__What the task asks__
Reproduce every line of the data, exactly and without its pictures.
*** Exercise input ***
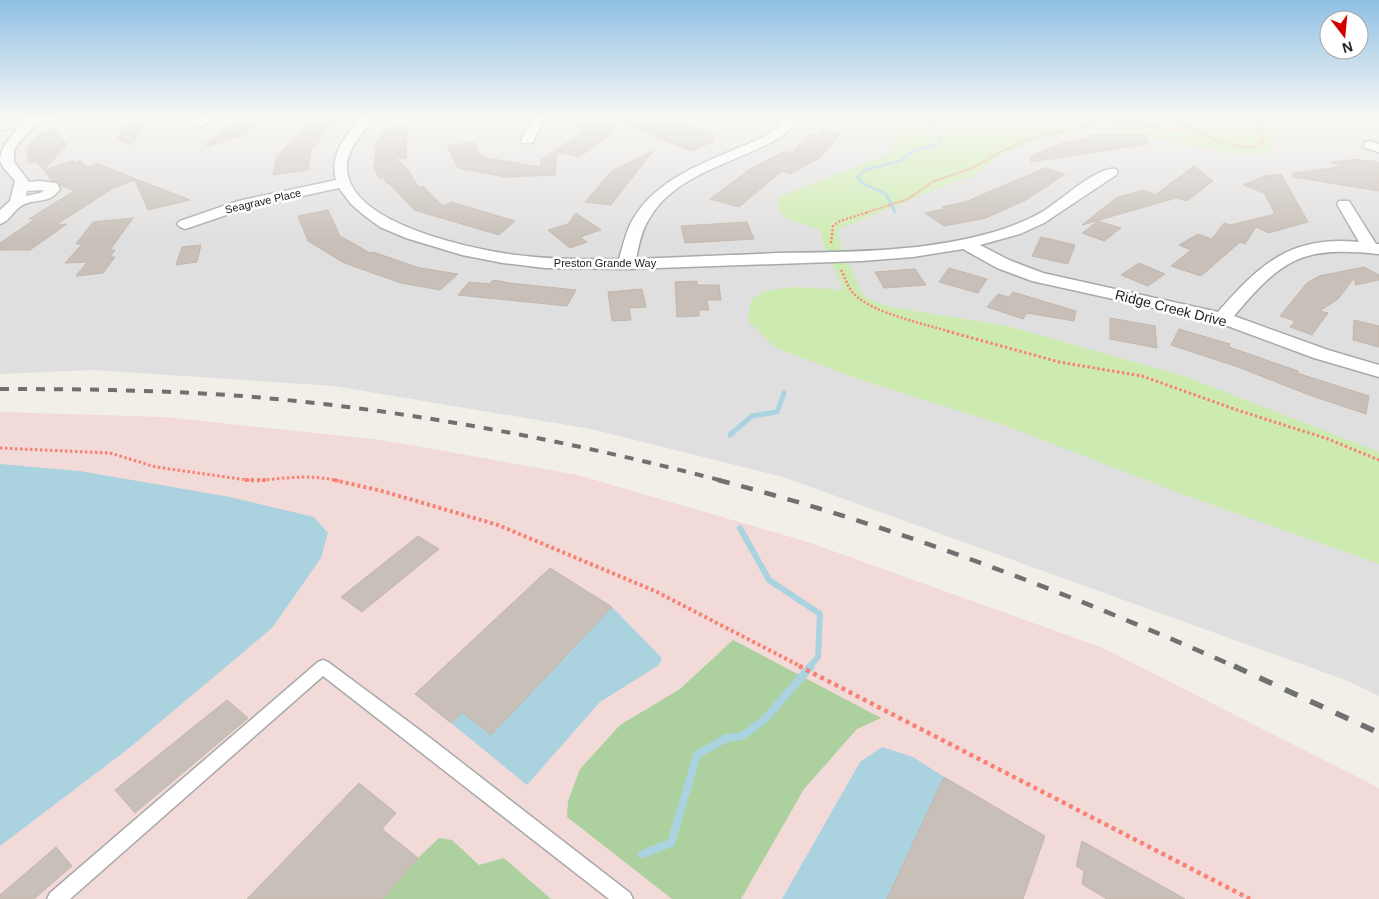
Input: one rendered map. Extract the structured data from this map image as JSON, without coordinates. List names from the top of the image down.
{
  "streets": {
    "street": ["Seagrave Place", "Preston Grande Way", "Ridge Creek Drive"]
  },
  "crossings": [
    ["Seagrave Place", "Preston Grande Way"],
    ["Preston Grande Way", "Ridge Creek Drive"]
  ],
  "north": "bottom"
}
*** End of Exercise input ***
__Solution for this task__
Input: one rendered map. Extract the structured data from this map image as JSON, without coordinates. List names from the top of the image down.
{
  "streets": {
    "street": ["Seagrave Place", "Preston Grande Way", "Ridge Creek Drive"]
  },
  "crossings": [
    ["Seagrave Place", "Preston Grande Way"],
    ["Preston Grande Way", "Ridge Creek Drive"]
  ],
  "north": "bottom"
}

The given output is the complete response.